The answer is simple: as computer scientists, we value abstraction! When we design the interface to a software component, we want it to reveal as little as possible about the implementation. We want to be able to replace the implementation with many alternatives, many other ‘instances’ of the same ‘concept’. When we design a generic interface to many program libraries, it is even more important that the interface we choose have a variety of implementations. It is the generality of the monad concept which we value so highly, it is because category theory is so abstract that its concepts are so useful for programming.
It is hardly suprising, then, that the generalisation of monads that we present below also has a close connection to category theory. But we stress that our purpose is very practical: it is not to ‘implement category theory’, it is to find a more general way to structure combinator libraries. It is simply our good fortune that mathematicians have already done much of the work for us!
from Generalising Monads to Arrows by John Hughes

Monads Are Not Metaphors, but a practically useful abstraction emerging from a common pattern, as Daniel Spiewak explains.

In addition to the excellent answers above, let me offer you a link to the following article (by Patrick Thomson) which explains monads by relating the concept to the JavaScript library jQuery (and its way of using "method chaining" to manipulate the DOM):
jQuery is a Monad
The jQuery documentation itself doesn't refer to the term "monad" but talks about the "builder pattern" which is probably more familiar. This doesn't change the fact that you have a proper monad there maybe without even realizing it.

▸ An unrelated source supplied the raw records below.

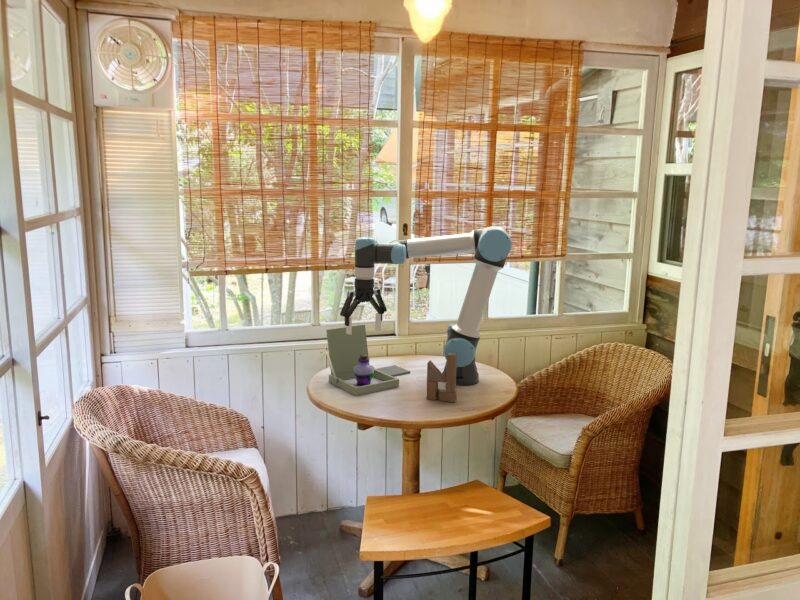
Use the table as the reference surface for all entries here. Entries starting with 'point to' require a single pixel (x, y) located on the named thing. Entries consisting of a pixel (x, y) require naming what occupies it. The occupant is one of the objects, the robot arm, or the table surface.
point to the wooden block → (442, 380)
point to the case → (352, 360)
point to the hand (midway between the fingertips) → (363, 331)
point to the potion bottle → (363, 371)
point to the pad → (394, 370)
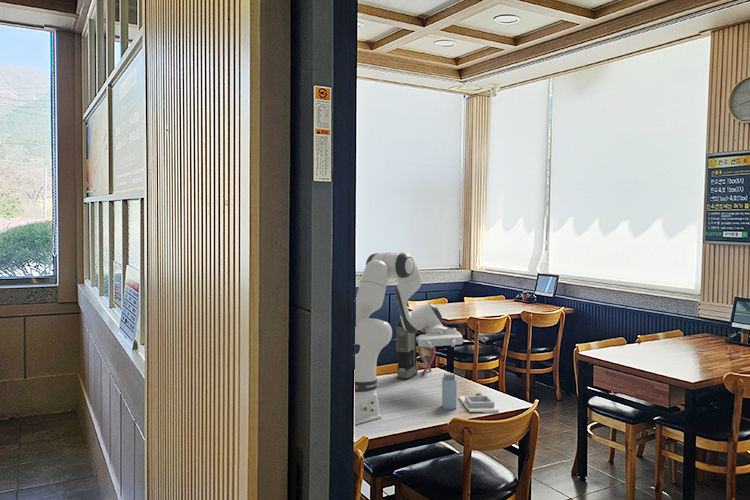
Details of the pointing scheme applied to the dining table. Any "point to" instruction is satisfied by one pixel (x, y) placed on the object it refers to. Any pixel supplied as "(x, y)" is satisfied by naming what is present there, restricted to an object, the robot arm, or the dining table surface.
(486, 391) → the dining table surface
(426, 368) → the dna model
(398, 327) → the device
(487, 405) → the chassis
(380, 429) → the dining table surface
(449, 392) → the blue-gray rectangular block
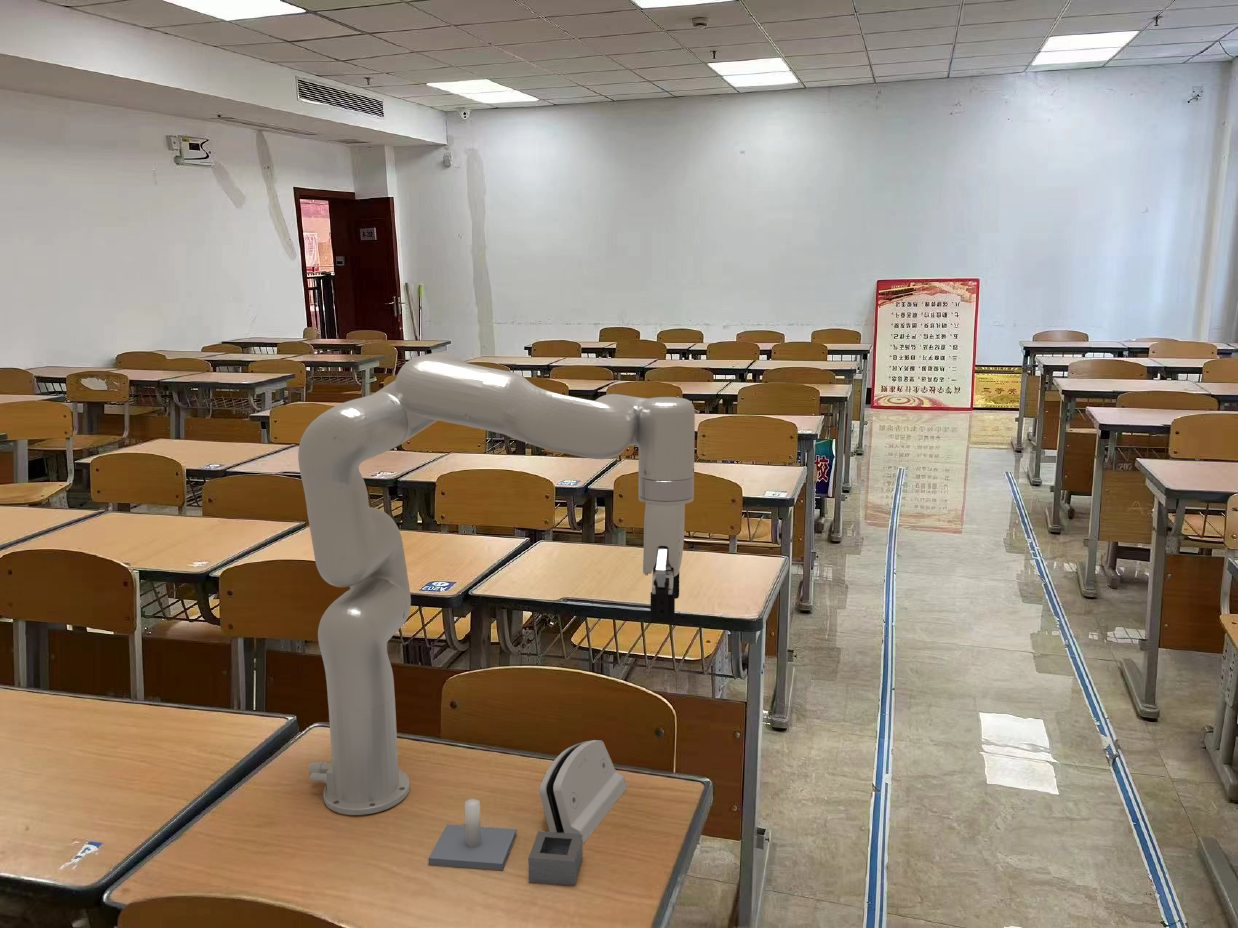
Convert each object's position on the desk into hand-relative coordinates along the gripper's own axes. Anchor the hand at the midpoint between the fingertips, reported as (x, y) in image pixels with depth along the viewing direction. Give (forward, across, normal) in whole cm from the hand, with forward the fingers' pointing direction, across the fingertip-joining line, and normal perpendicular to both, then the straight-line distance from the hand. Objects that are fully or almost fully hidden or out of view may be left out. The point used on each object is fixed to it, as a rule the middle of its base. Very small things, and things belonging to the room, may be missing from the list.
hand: (665, 609), depth 130 cm
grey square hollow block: (+31, +15, -13) cm, 37 cm away
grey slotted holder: (+32, 0, -12) cm, 34 cm away
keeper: (+31, +12, -25) cm, 42 cm away
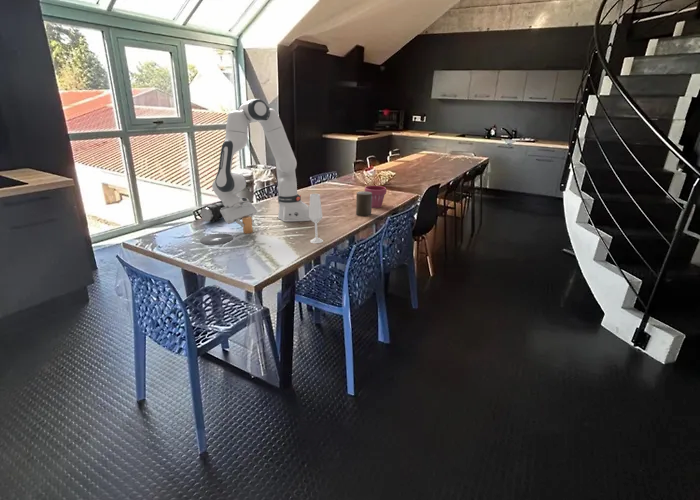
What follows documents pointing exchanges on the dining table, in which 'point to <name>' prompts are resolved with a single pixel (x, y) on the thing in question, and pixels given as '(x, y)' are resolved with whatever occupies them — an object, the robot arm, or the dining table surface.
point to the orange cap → (247, 225)
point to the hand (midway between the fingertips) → (248, 224)
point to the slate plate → (216, 239)
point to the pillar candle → (363, 203)
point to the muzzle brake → (212, 212)
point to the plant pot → (376, 195)
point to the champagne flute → (315, 214)
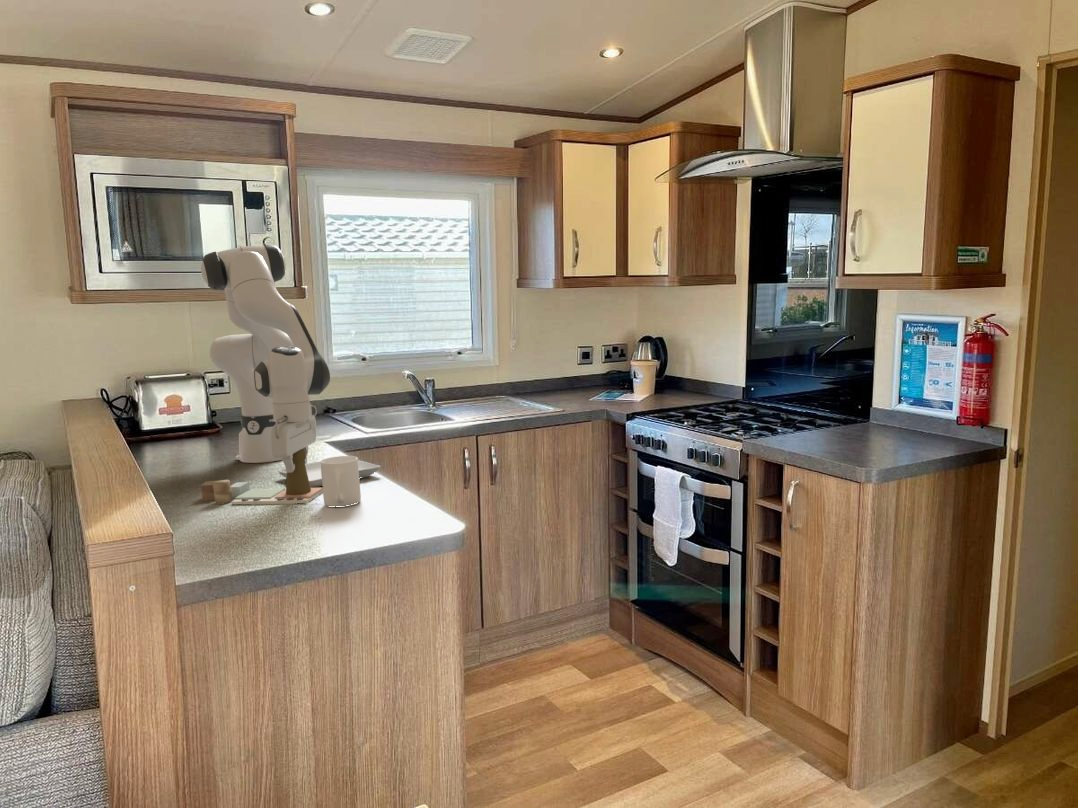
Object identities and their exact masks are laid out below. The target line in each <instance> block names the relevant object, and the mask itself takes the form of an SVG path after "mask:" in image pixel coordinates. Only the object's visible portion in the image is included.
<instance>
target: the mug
mask: <svg viewBox="0 0 1078 808" xmlns="http://www.w3.org/2000/svg"><path fill="white" fill-rule="evenodd" d="M358 460H359V458H358V457H357V456H353V455H340V456H339V455H338V456H331V457H327V458H323V459H321V460H320V461H321V462H320V461H319V462H320V463H321V475H322V486H323V487H322V488H323V493H322V495H323V497H322V498H323V503H324V505H325V506H326V507H327V506H335V507H336V506H346V505H351V504H354V503H357V502H359V501H360V502H361V498H362V497H361V496H362V495H361V494H362V493H361V483H360V482H361V481H360V479H359V468H358ZM360 502H359V503H360Z"/></svg>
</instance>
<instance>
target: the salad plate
mask: <svg viewBox="0 0 1078 808" xmlns="http://www.w3.org/2000/svg"><path fill="white" fill-rule="evenodd" d="M320 462H321V460H320V461H317V462H316V461H315V462H311V463H307V464H305V466H306V471H307V475H308V480H309V484H310V488H321V487H320V486H322V475H321V463H320ZM358 468H359V478H360V477H365V476H366V477H369V476H372V475H373V474H375V473H376V472H378V471H379V470H380V468H381V465H379V464H375V463H371V462H367V461H363V460H359V459H358ZM374 472H375V473H374ZM277 473H279V475H281V476H282V477H284V478H285V479H286V478H287V472H286V467H285V468H282V469H281V468H280V469H278V470H277ZM366 477H365V478H366Z"/></svg>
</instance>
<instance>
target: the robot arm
mask: <svg viewBox="0 0 1078 808" xmlns="http://www.w3.org/2000/svg"><path fill="white" fill-rule="evenodd" d="M201 259H202V261H201V265H200V272H201V276H202V279H203V281H204V282H205V283H206V285H207V286H208V288H209V289H211V290H213V291H224V294H225V295H224V296H225V300H226V307H227V311H228V317H229V320H230V322H232V323H233V324H234V325H235V326H236V327H237V328H238V329H241V330H244V331H246V332H249V333H240V334H229V335H223V336H220V337H217V338H215V339H214V340H213V341H212V343H211V345H210V347H209V348H210V349H209V358H210V359H211V362H212V364H213V365H214V366H215V367H216V368H217V369H219V370H220V371H221V372H223V373H225V375H227V376H228V377H229V378H230V379H231V380H232V382H233V384H234V385H235V387H236V390H237V393H238V397H239V401H240V407H241V409H240V410H241V415H240V424H241V428H242V429H241V431H240V432H239V433H238V450H239V451H238V455H236V456H235V460H237V461H240V462H242V463H246V464H247V463H250V464H254V463H255V464H259V463H260V464H261V463H271V462H277V461H282V462H283V465H284V467H285V468H286V472H287V473H292V472H293V471H295V464H293V461H292V458H293V454H294V453H296V452H297V451H299V450H301V449H304V450H305V452H306V459H305V461H304V462H305V464H308V453H309V446H310V445H312V444H314V443H315V442H316V439H317V421H316V416H317V406H315V405H312V403H311V402H310V401H311V400H310V396H309V395H317V396H318V395H320V394H321V393H322V392H324V391H325V389H326V388H327V387H328V385H329V384H330V382H331V374H330V369H329V366H328V364H327V362H326V360H325V359H324V358H323V357H322V355H321V354H320V352H319V350H318V349H317V346H316V344H315V341H314V340H313V339H312V337H311V334H310V332H309V330H308V328H307V327H306V324H305V322H304V321H303V318H302V316H301V315H300V313H299V311H298V309H297V308H296V307H295V306H294V304H291V303H289V302H288V301H286V300H285V299H284V298H283V296H282V295H281V294H280V293H279V291H278V289H277V287H276V284H275V283H276V282H278V281H281V280H283V278H284V276H286V270H287V267H286V266H287V262H286V258H285V256H284V254H283V253H282V251H281V249H280V248H279V247H278V246H277V245H273V244H264V245H246V246H240V247H236V248H235V247H234V248H230V249H225V250H221V251H215V250H214V251H212V252H209V253H207V254H205V255H204V256H203V258H201Z"/></svg>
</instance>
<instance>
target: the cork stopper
mask: <svg viewBox="0 0 1078 808" xmlns="http://www.w3.org/2000/svg"><path fill="white" fill-rule="evenodd" d="M215 481H216V482H213V483H212V484H213V490H214V497H215V500H214V503H215V505H223V503H224V504H228V502H229V503H231V502H232V501H233V500H234V498H232V492H231V481H230V480H229V479H222V480H215Z"/></svg>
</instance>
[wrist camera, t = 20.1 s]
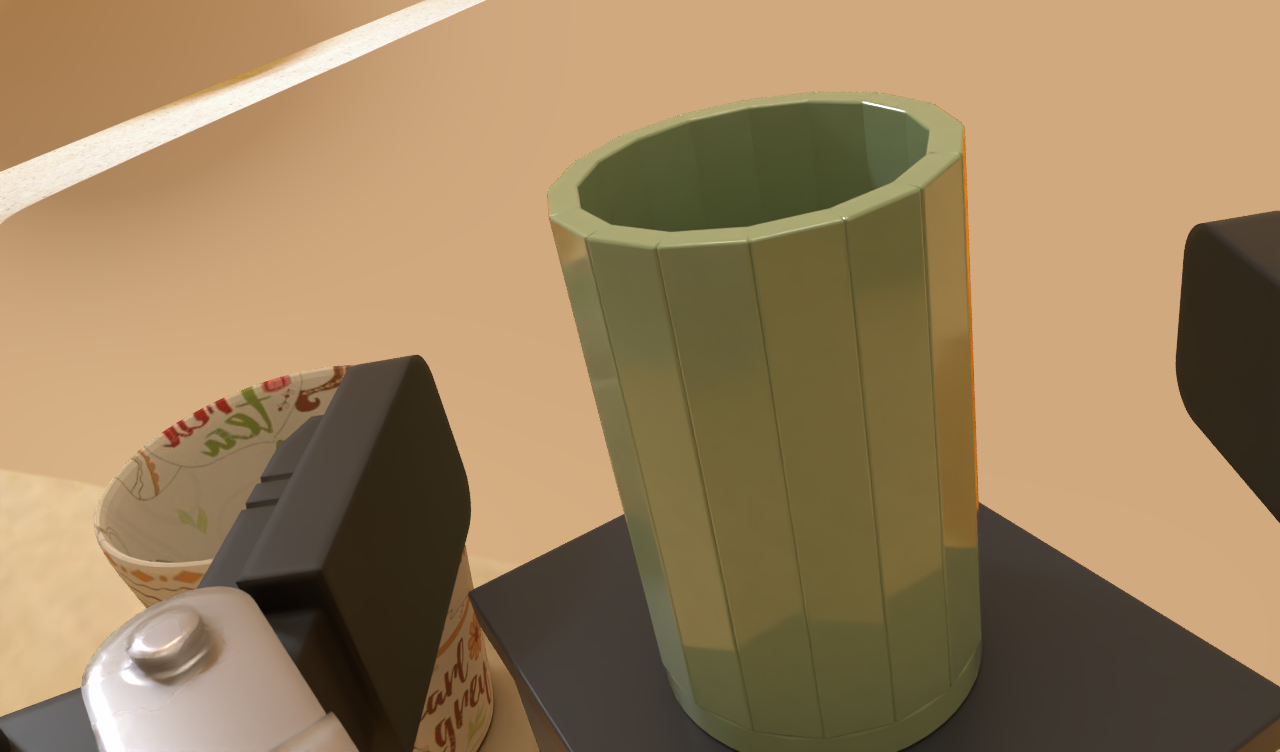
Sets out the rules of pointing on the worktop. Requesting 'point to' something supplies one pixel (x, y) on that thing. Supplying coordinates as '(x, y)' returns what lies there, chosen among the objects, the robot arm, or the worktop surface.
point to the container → (962, 747)
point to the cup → (790, 408)
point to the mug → (217, 492)
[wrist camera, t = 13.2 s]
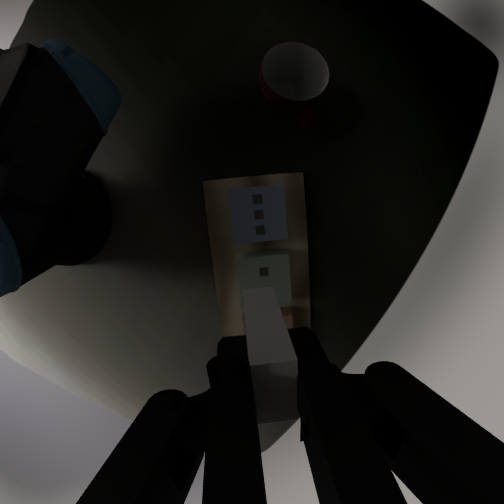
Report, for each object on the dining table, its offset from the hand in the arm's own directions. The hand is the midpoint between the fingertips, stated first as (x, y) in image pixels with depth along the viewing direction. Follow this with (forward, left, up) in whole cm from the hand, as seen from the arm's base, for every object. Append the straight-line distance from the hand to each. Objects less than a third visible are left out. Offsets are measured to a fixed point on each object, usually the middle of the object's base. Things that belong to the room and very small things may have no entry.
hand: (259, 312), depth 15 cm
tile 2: (+2, -7, -27) cm, 28 cm away
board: (+2, -7, -28) cm, 29 cm away
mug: (+8, +18, -29) cm, 35 cm away
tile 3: (+2, +2, -27) cm, 27 cm away
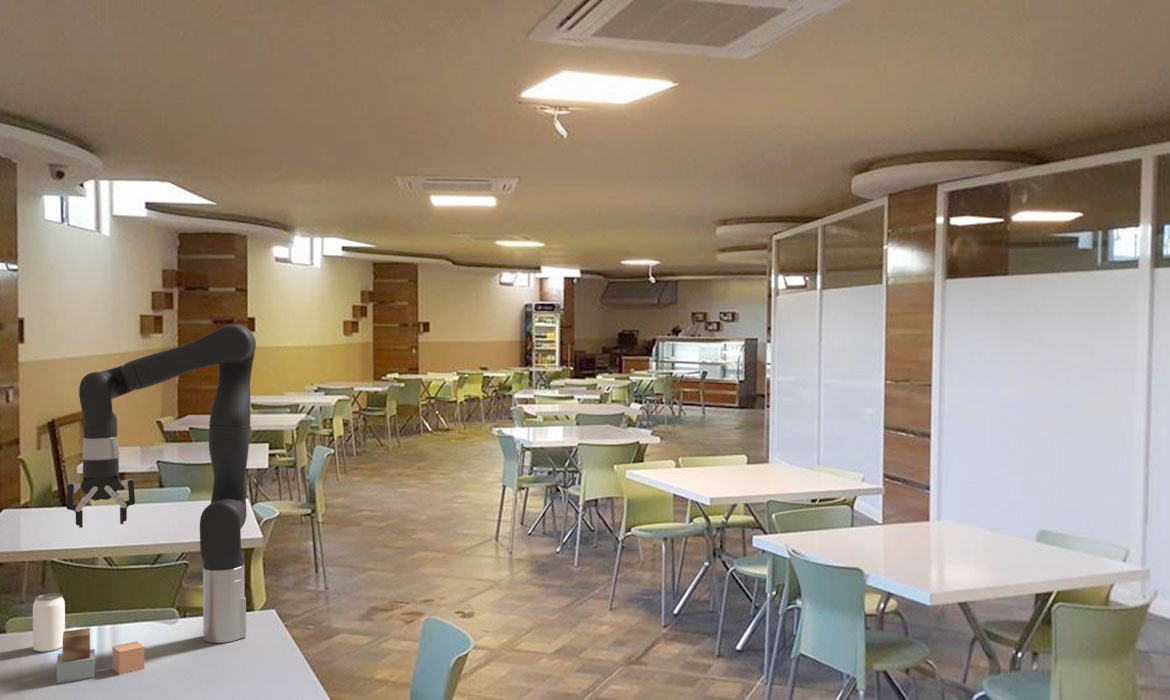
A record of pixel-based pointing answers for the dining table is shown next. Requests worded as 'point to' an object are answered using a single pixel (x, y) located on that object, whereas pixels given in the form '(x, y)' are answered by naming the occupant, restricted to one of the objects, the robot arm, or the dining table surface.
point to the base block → (75, 668)
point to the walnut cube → (76, 644)
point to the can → (48, 622)
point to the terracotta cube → (128, 657)
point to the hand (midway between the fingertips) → (101, 525)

A monad is a way of combining computations together that share a common context. It is like building a network of pipes. When constructing the network, there is no data flowing through it. But when I have finished piecing all the bits together with 'bind' and 'return' then I invoke something like runMyMonad monad data and the data flows through the pipes.

In practice, monad is a custom implementation of function composition operator that takes care of side effects and incompatible input and return values (for chaining).

The two things that helped me best when learning about there were:
Chapter 8, "Functional Parsers," from Graham Hutton's book Programming in Haskell. This doesn't mention monads at all, actually, but if you can work through chapter and really understand everything in it, particularly how a sequence of bind operations is evaluated, you'll understand the internals of monads. Expect this to take several tries.
The tutorial All About Monads. This gives several good examples of their use, and I have to say that the analogy in Appendex I worked for me.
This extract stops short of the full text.